Monbiot calls this process rewilding. Nature works from the bottom up, spreading seeds everywhere. And, in the midst of what appears to be disorganization, new and stronger species emerge -- species that can survive the threats they face.
It's time to rewild.
Image: Permies.com
4 comments:
https://www.kyivpost.com/ukraine-politics/drain-the-swamp-rewilding-in-ukraine-seeks-restoration.html
These peole seem to agree.
"The restoration of degraded ecosystems." That's what it's all about, rumley.

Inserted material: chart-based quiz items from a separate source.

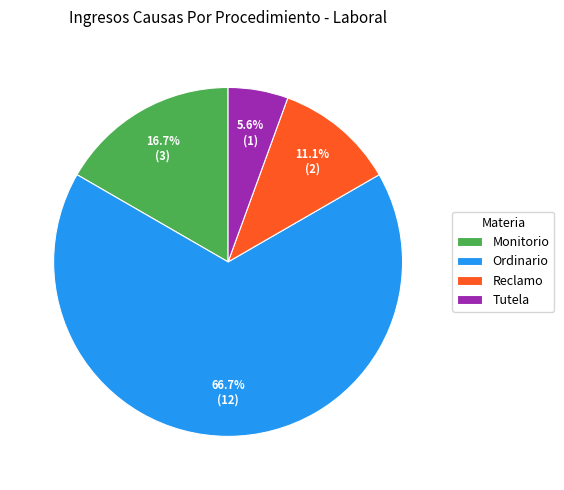

Which has a higher value, Ordinario or Reclamo?

Ordinario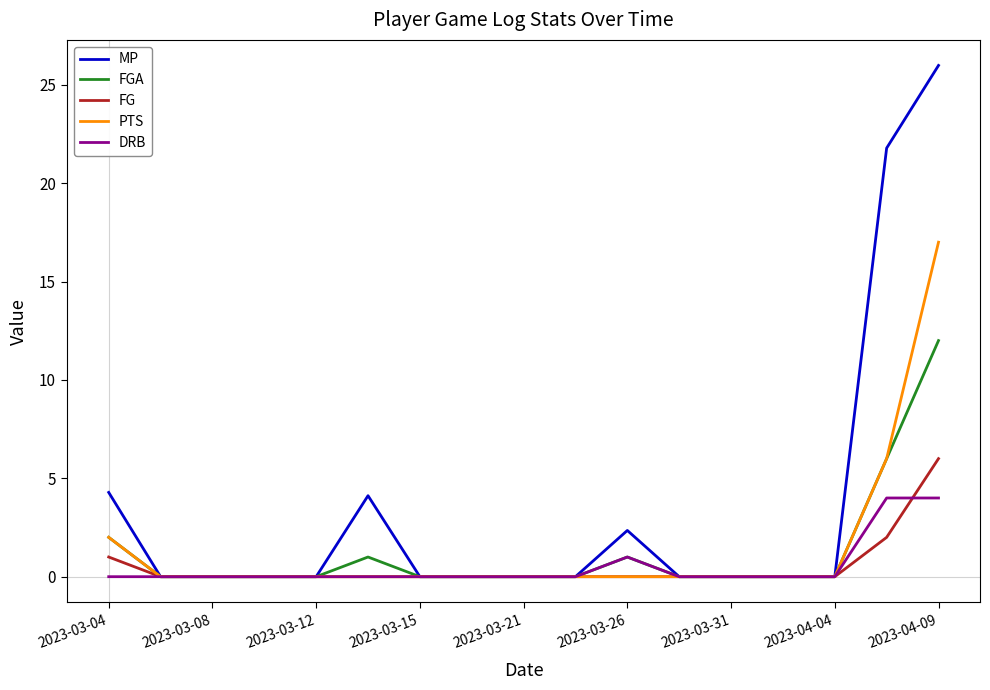

What is the maximum value shown in the chart?

26.0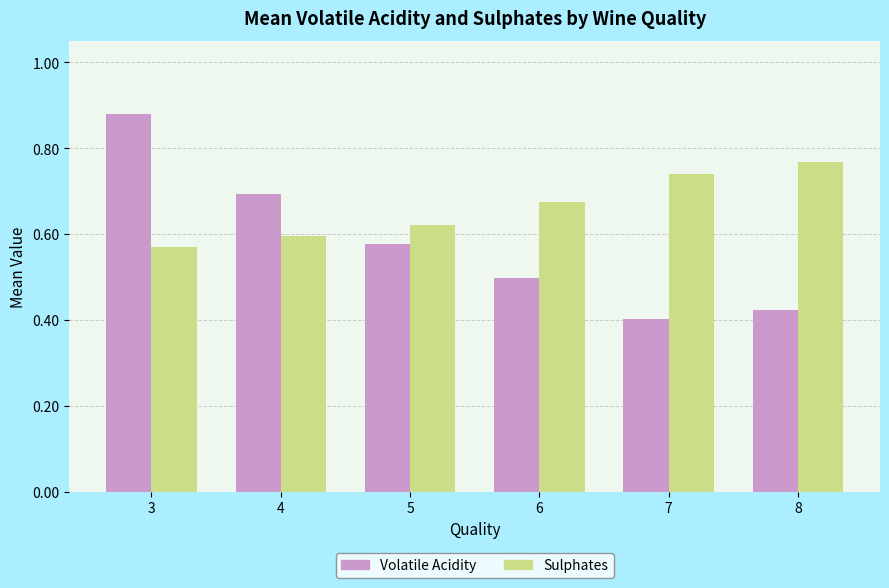

How many bars are there in each group?

2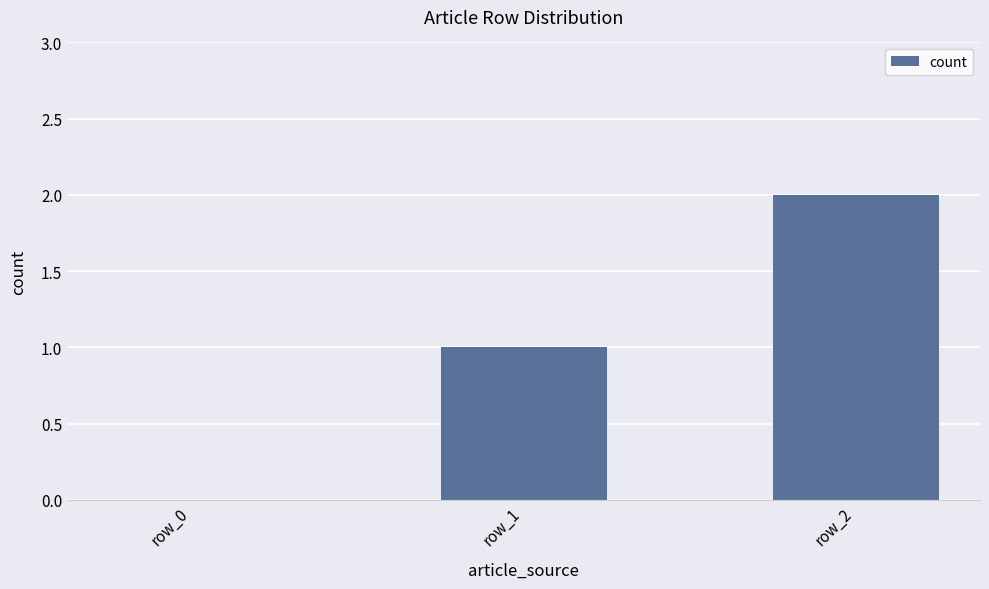

What is the sum of all values?

3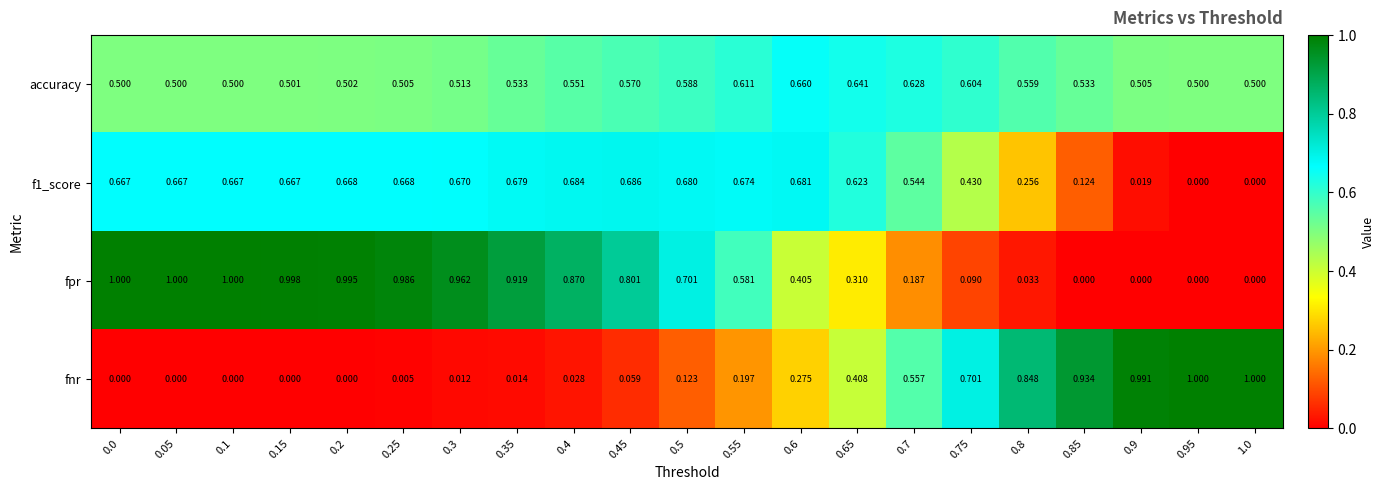

Which series has the largest total across all categories?

fpr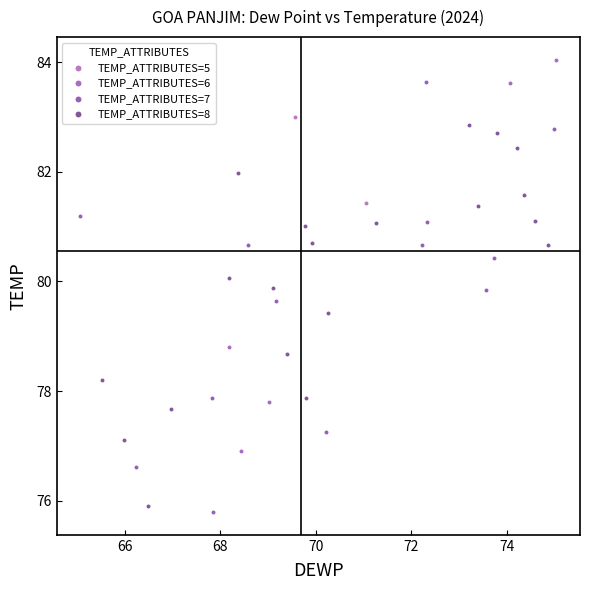

Which series has the largest Y range (max minus min)?

TEMP_ATTRIBUTES=7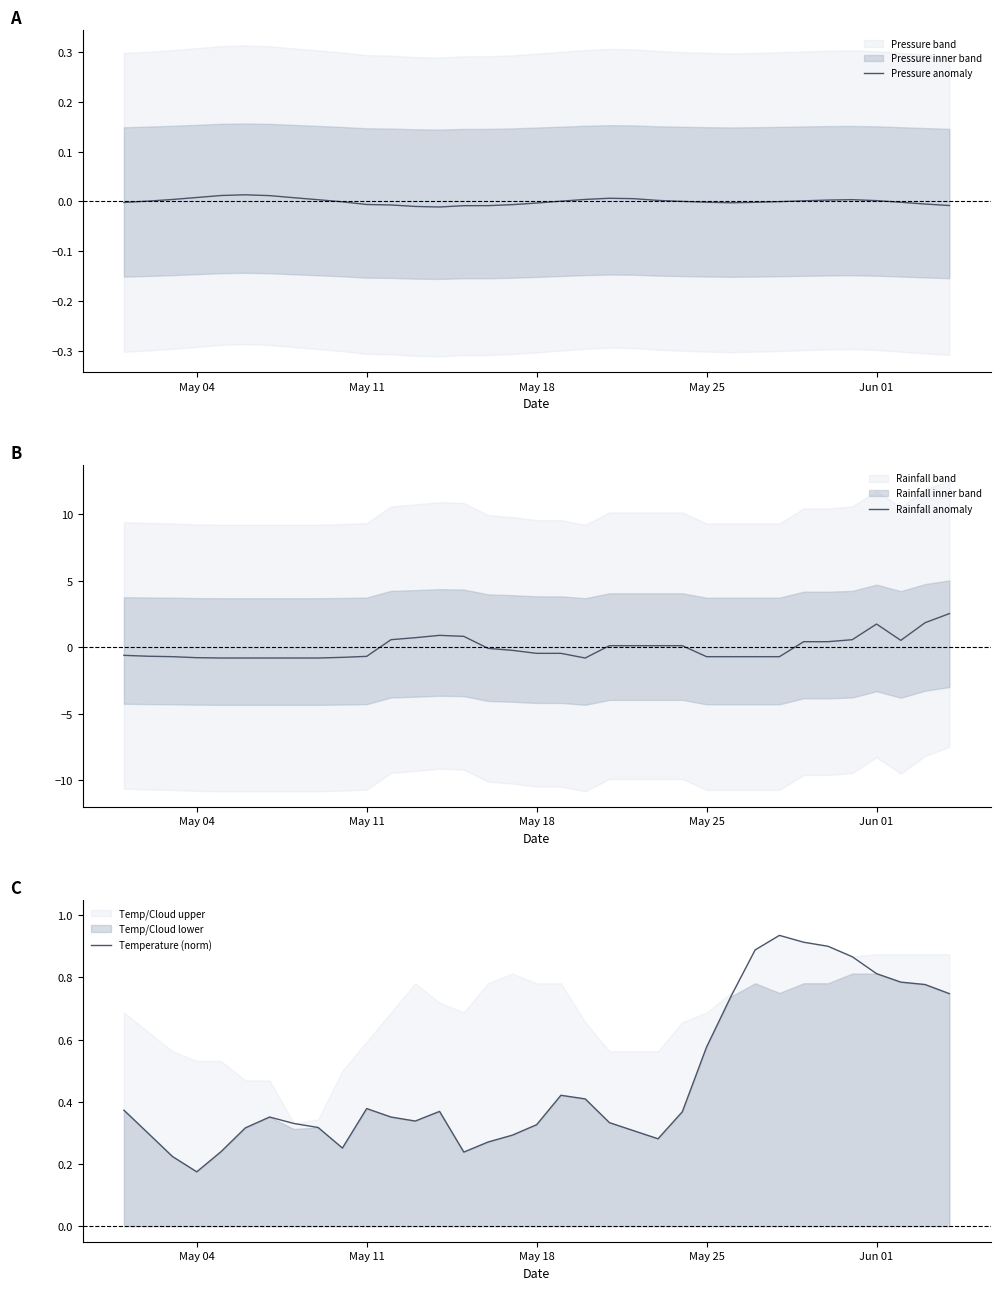

What is the lowest value of the Rainfall anomaly series?

-0.8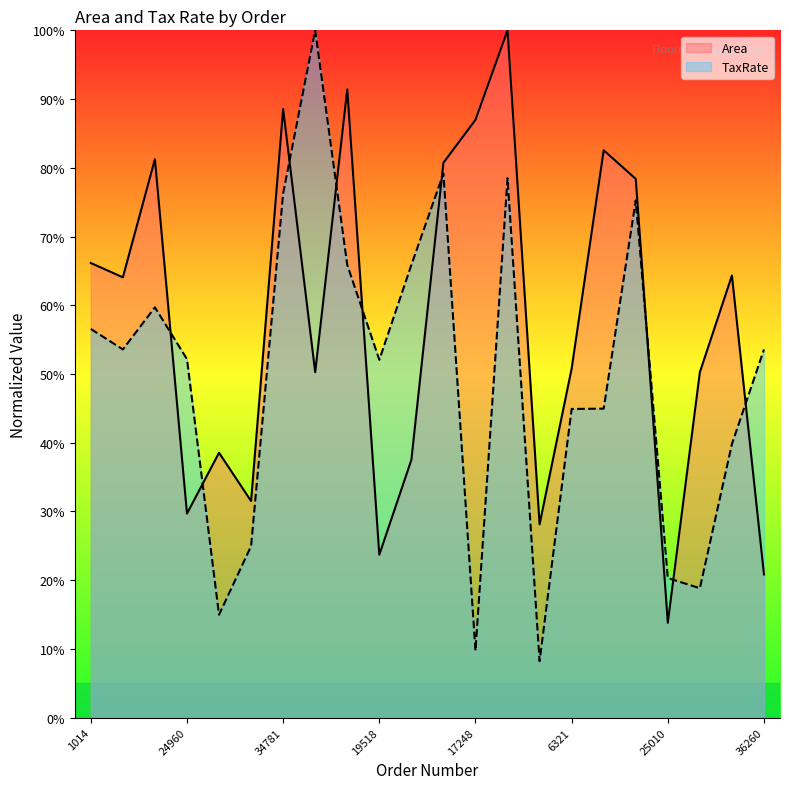

At how many categories does at least one series exceed 45?

18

.. the article.. which is an easy read in its entirety.. really refreshed me ! As Mound, & indeed yourself may note, I have been banging on constantly about trashing our main political Parties and redesigning our Parliament. All are outdated, stale and really do not serve Canadians. Save our Charter Of Rights is about all I can stand. Start by outlawing Party Whips, promote only local citizens as our representatives, no 'star candidates' parachuted in. No more 'safe ridings' for the likes of Rob Anders, Senators like Denise Batters, carbetbaggers like Harper, Kenney, truly curtail Big Business lobbying and eliminate, choke off Corporate and 'Dark' political donations.. get real with hired partisan mercenary thugs like Matt Wolf. There is one good year's work. Oh.. choke off 'Political Polls' within 1 year of elections, ensure all data pathways, purchases, sales of, uses used to influence or micromanage voters are 100% accessible within 48 hours via FOI. Restore the Navigable Waters legislation, ensure SARA is responded to within one month without fail. No more Poisoning wolves to save boreal caribou a la Harper & deadwood fake Ministers like Peter Kent.. protect both wild species, whatever it tskes. We now know wolves can change the shale of rivers.. hell, so can beavers ! Act now to save our wild fisheries.. no more 'punting' into a murky future. Restrict incursions by religious or evangelical factions into riding level elections. Organized Religion & dogma does not belong in our governance.. not ever. We cannot tolerate the Ray Novak or Gersld Butts annointment or appointment. Do we even need a Prime Miinister .. much less partisan PMO.. ? Get foreign owned Big Business out of our governance.. !
Hat Tip to Twitter compadre Kevin @trapdinawhirlpool who tweeted the link to me re the Monbiot article while recovering in intensive care from drastic cranial surgery !!
A true bottom up revolution would totally remake the world at the top, sal. And the metrics of sucess would be entirely different than those we have now. You suggest what some of those metrics might be.